__WHAT IS EXPECTED__
All lines from the one containing "- 支持采集移动端数据。" through the end of the data below must be reproduced exactly, and no others.

__DATA__
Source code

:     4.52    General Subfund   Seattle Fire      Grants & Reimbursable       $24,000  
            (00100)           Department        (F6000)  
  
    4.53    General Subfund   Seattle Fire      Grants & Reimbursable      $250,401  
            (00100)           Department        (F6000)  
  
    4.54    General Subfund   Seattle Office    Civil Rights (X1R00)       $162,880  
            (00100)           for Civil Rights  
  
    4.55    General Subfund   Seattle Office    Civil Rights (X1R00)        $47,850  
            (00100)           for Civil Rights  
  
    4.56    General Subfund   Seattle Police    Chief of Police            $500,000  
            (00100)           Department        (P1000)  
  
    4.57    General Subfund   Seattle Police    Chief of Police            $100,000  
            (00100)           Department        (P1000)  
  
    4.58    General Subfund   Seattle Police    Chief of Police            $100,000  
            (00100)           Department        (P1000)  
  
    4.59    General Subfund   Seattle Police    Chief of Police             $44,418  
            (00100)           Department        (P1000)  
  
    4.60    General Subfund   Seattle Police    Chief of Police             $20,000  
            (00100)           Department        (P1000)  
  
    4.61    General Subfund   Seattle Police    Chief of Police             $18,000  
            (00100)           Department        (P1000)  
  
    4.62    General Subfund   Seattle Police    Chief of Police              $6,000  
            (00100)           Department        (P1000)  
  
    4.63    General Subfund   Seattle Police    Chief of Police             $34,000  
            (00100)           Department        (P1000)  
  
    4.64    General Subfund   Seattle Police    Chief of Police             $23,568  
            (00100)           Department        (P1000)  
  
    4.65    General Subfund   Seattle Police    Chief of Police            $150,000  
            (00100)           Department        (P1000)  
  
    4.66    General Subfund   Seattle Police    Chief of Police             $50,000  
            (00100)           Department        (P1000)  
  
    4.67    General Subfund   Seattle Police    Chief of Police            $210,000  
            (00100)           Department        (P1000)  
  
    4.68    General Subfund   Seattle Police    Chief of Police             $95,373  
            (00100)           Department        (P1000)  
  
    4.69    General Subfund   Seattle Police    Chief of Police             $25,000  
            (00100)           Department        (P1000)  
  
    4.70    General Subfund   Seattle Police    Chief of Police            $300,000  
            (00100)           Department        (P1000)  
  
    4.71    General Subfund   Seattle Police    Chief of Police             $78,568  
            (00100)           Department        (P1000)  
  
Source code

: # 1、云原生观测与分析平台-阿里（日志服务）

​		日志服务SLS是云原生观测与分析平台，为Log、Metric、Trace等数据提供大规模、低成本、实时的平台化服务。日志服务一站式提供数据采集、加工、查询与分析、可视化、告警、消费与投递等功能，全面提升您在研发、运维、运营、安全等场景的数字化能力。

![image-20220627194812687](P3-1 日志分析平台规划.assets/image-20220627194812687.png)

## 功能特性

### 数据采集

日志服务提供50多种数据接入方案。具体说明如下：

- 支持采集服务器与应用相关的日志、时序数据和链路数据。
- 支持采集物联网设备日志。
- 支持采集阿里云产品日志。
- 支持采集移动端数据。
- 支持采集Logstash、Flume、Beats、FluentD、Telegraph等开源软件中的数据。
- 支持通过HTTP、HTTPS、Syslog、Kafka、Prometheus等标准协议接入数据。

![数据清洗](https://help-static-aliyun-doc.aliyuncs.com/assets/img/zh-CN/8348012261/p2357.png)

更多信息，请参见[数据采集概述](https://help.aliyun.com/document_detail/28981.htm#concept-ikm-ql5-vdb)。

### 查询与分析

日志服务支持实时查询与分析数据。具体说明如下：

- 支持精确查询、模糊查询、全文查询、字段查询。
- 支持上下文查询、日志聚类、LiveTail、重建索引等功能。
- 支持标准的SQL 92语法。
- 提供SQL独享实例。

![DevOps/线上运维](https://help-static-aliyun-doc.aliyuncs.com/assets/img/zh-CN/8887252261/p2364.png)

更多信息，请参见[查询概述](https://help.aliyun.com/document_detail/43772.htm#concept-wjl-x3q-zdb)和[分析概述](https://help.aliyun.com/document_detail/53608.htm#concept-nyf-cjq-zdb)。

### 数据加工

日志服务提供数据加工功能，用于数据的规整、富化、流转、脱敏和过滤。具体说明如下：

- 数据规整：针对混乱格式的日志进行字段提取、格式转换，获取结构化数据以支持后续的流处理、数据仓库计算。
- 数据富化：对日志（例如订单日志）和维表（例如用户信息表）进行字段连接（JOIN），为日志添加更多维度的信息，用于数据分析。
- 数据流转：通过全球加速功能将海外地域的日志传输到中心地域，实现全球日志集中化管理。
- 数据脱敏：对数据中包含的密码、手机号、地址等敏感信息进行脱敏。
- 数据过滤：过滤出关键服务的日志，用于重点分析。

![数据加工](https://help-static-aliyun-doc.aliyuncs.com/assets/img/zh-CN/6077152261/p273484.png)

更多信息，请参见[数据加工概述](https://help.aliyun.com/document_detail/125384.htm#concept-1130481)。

__OUTPUT OF THE TASK__
- 支持采集移动端数据。
- 支持采集Logstash、Flume、Beats、FluentD、Telegraph等开源软件中的数据。
- 支持通过HTTP、HTTPS、Syslog、Kafka、Prometheus等标准协议接入数据。

![数据清洗](https://help-static-aliyun-doc.aliyuncs.com/assets/img/zh-CN/8348012261/p2357.png)

更多信息，请参见[数据采集概述](https://help.aliyun.com/document_detail/28981.htm#concept-ikm-ql5-vdb)。

### 查询与分析

日志服务支持实时查询与分析数据。具体说明如下：

- 支持精确查询、模糊查询、全文查询、字段查询。
- 支持上下文查询、日志聚类、LiveTail、重建索引等功能。
- 支持标准的SQL 92语法。
- 提供SQL独享实例。

![DevOps/线上运维](https://help-static-aliyun-doc.aliyuncs.com/assets/img/zh-CN/8887252261/p2364.png)

更多信息，请参见[查询概述](https://help.aliyun.com/document_detail/43772.htm#concept-wjl-x3q-zdb)和[分析概述](https://help.aliyun.com/document_detail/53608.htm#concept-nyf-cjq-zdb)。

### 数据加工

日志服务提供数据加工功能，用于数据的规整、富化、流转、脱敏和过滤。具体说明如下：

- 数据规整：针对混乱格式的日志进行字段提取、格式转换，获取结构化数据以支持后续的流处理、数据仓库计算。
- 数据富化：对日志（例如订单日志）和维表（例如用户信息表）进行字段连接（JOIN），为日志添加更多维度的信息，用于数据分析。
- 数据流转：通过全球加速功能将海外地域的日志传输到中心地域，实现全球日志集中化管理。
- 数据脱敏：对数据中包含的密码、手机号、地址等敏感信息进行脱敏。
- 数据过滤：过滤出关键服务的日志，用于重点分析。

![数据加工](https://help-static-aliyun-doc.aliyuncs.com/assets/img/zh-CN/6077152261/p273484.png)

更多信息，请参见[数据加工概述](https://help.aliyun.com/document_detail/125384.htm#concept-1130481)。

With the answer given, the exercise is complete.